How to quote a diverse data.frame in R

135 views Asked by At

I have 2.000+ tables, some with hundreds of lines, that I'm downloading from a web service (of botanical names) and saving to disk for further inspection.

Since some text fields have carriage returns, I decided to quote everything. But some fields have " characters, others have ' characters, so these characters can't be used for quoting (I could try to escape them, but some are already escaped, and this would easily become a mess. I thought it would be easier to use a different quote character). I tried %, only to find that some fields also use this character. So I need something different. I tried ¨ ☺ π and 人, but nothing seems to work! All of them appear correctly on screen (RKWard in Ubuntu 14.04), all are saved correctly with write.table, but NONE can be read with read.table or read.csv. I'm using UTF-8 as fileEncoding. I get the message "invalid multibyte string", even for ☺ (which is ASCII 1st character).

Sys.getlocale(category="LC_ALL")

gives

"LC_CTYPE=en_US.UTF-8;LC_NUMERIC=C;LC_TIME=pt_BR.UTF-8;LC_COLLATE=en_US.UTF-8;LC_MONETARY=pt_BR.UTF-8;LC_MESSAGES=en_US.UTF-8;LC_PAPER=pt_BR.UTF-8;LC_NAME=pt_BR.UTF-8;LC_ADDRESS=pt_BR.UTF-8;LC_TELEPHONE=pt_BR.UTF-8;LC_MEASUREMENT=pt_BR.UTF-8;LC_IDENTIFICATION=pt_BR.UTF-8"

I have tried changing the locale to chinese, to use the 人 (what shouldn't be needed, I guess, since it displays and saves correctly), but also didn't work.

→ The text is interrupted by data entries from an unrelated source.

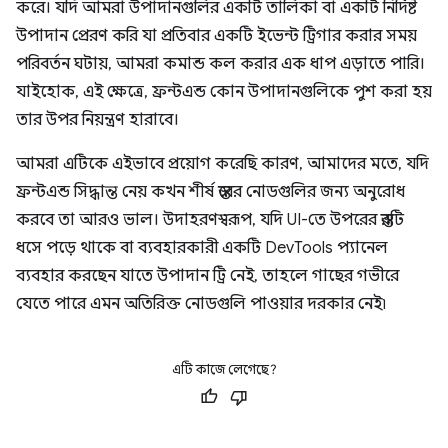
করে। যদি আমরা উপাদানগুলির একটি তালিকা বা একটি নির্দিষ্ট
উপাদান প্রেরণ করি যা প্রতিবার একটি ইভেন্ট ট্রিগার করার সময়
পরিবর্তন ঘটায়, আমরা কমান্ড কল করার এক ধাপ এড়াতে পারি।
যাইহোক, এই ক্ষেত্রে, ফ্রন্টএন্ড কোন উপাদানগুলিকে পুশ করা হয়
তার উপর নিয়ন্ত্রণ হারাবে।
আমরা এটিকে এইভাবে প্রয়োগ করেছি কারণ, আমাদের মতে, যদি
ফ্রন্টএন্ড সিদ্ধান্ত নেয় কখন শীর্ষ স্তরের নোডগুলির জন্য অনুরোধ
করবে তা আরও ভাল। উদাহরণস্বরূপ, যদি UI-তে উপরের স্তরটি
ধসে পড়ে থাকে বা ব্যবহারকারী একটি DevTools প্যানেল
ব্যবহার করছেন যাতে উপাদান ট্রি নেই, তাহলে গাছের গভীরে
যেতে পারে এমন অতিরিক্ত নোডগুলি পাওয়ার দরকার নেই৷
এটি কাজে লেগেছে?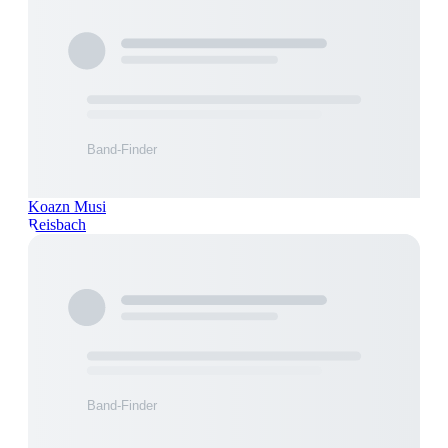
Koazn Musi
Reisbach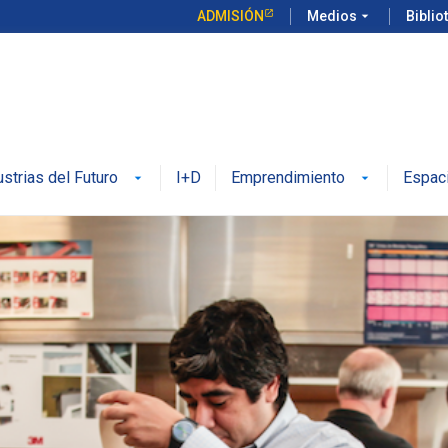
ADMISIÓN
Medios
arrow_drop_down
Biblio
ustrias del Futuro
I+D
Emprendimiento
Espac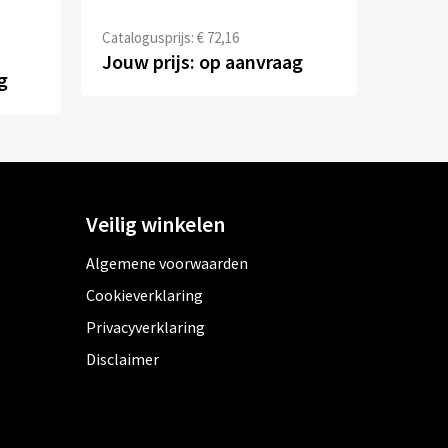
Catalogusprijs: € 72,16
Jouw prijs: op aanvraag
g
Veilig winkelen
Algemene voorwaarden
Cookieverklaring
Privacyverklaring
Disclaimer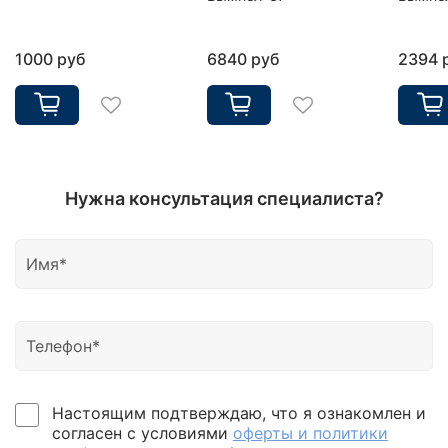
1000 руб
6840 руб
2394 
Нужна консультация специалиста?
Настоящим подтверждаю, что я ознакомлен и
согласен с условиями
оферты и политики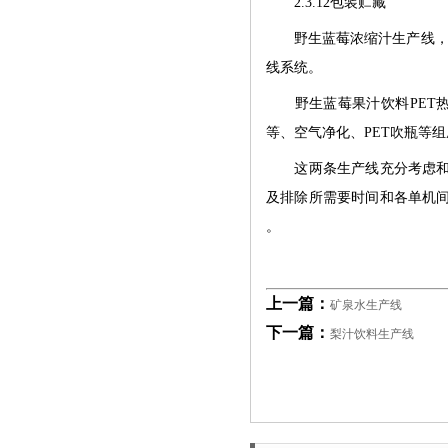
2.3.12包装贮藏
野生蓝莓浓缩汁生产线，由
线系统。
野生蓝莓果汁饮料
PE
等、空气净化、PET吹瓶等
这两条生产线充分考虑和核
及排除所需要时间和各单机
。
上一篇：
矿泉水生产线
下一篇：
梨汁饮料生产线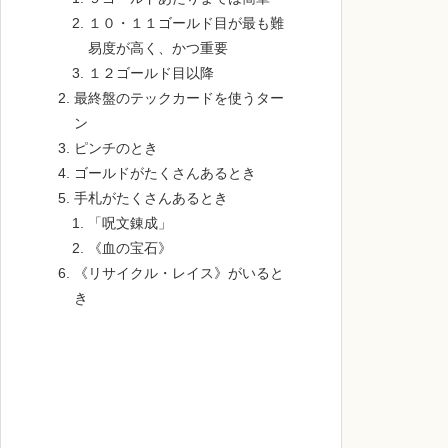
１０・１１ゴールド目が最も難
易度が高く、かつ重要
１２ゴールド目以降
最終盤のテックカードを使うター
ン
ピンチのとき
ゴールドがたくさんあるとき
手札がたくさんあるとき
「呪文錬成」
《血の宝石》
《リサイクル・レイス》がいると
き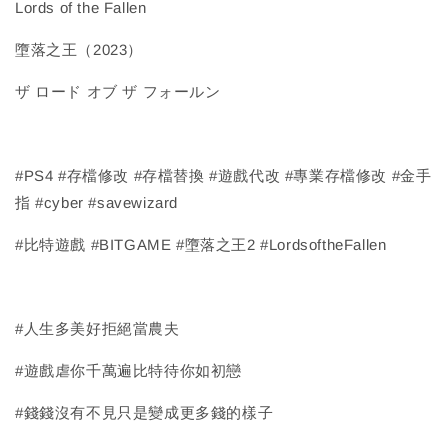
Lords of the Fallen
墮落之王（2023）
ザ ロード オブ ザ フォールン
#PS4 #存檔修改 #存檔替換 #遊戲代改 #專業存檔修改 #金手
指 #cyber #savewizard
#比特遊戲 #BITGAME #墮落之王2 #LordsoftheFallen
#人生多美好拒絕當農夫
#遊戲虐你千萬遍比特待你如初戀
#錢錢沒有不見只是變成更多錢的樣子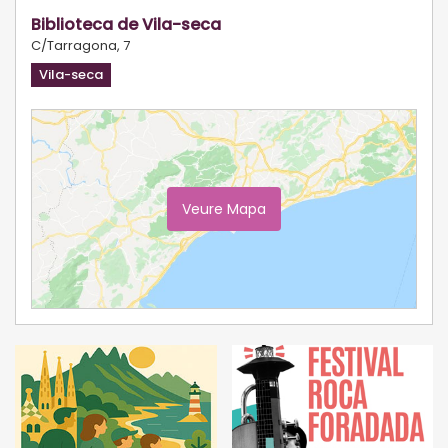
Biblioteca de Vila-seca
C/Tarragona, 7
Vila-seca
Veure Mapa
Ampliar Mapa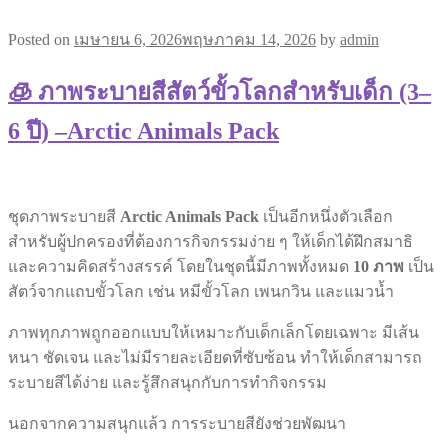
Posted on
เมษายน 6, 2026
พฤษภาคม 14, 2026
by
admin
🧊 ภาพระบายสีสัตว์ขั้วโลกสำหรับเด็ก (3–
6 ปี) –Arctic Animals Pack
ชุดภาพระบายสี
Arctic Animals Pack
เป็นอีกหนึ่งตัวเลือก
สำหรับผู้ปกครองที่ต้องการกิจกรรมง่าย ๆ ให้เด็กได้ฝึกสมาธิ
และความคิดสร้างสรรค์ โดยในชุดนี้มีภาพทั้งหมด
10 ภาพ
เป็น
สัตว์จากแถบขั้วโลก เช่น หมีขั้วโลก เพนกวิน และแมวน้ำ
ภาพทุกภาพถูกออกแบบให้เหมาะกับเด็กเล็กโดยเฉพาะ มีเส้น
หนา ชัดเจน และไม่มีรายละเอียดที่ซับซ้อน ทำให้เด็กสามารถ
ระบายสีได้ง่าย และรู้สึกสนุกกับการทำกิจกรรม
นอกจากความสนุกแล้ว การระบายสียังช่วยพัฒนา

I get

OS reports request to set locale to "chinese" cannot be honored
OS reports request to set locale to "Chinese" cannot be honored
OS reports request to set locale to "zh_CN.utf-8" cannot be honored

Now the most strange: if the chinese characters are in the body of data, they're read without problem. It seems they just can't go as quotes!

Any ideas? Thanks in advance.

2

There are 2 answers

0
Molx On

I'm not sure this is the solution you're looking for, but if I understood correctly you have CR/LF characters in your text which are a problem to read the data as a table. If so, you can use readLines which automatically escapes \r, \n and \r\n and then read as a table. For example, consider the file crlf.txt:

col1 col2 col3 col4 col5
1 \n 3 \r 5 
a \r\n 3 2 2

You can use

> readLines("crlf.txt")
[1] "col1 col2 col3 col4 col5" "1 \\n 3 \\r 5 "          
[3] "a \\r\\n 3 2 2"

And then:

> read.table(text=readLines("crlf.txt"), header = T)
  col1   col2 col3 col4 col5
1    1    \\n    3  \\r    5
2    a \\r\\n    3    2    2

Obviously the line breaks are now escaped when printed, otherwise they would actually break the lines.

0
Nick Kennedy On

See ?scan (scan is used by read.table):

quote: the set of quoting characters as a single character string or ‘NULL’. In a multibyte locale the quoting characters must be ASCII (single-byte).

The easiest option would be to replace all your embedded new lines with another string prior to importing the file, and then reintroduce the new lines later using gsub.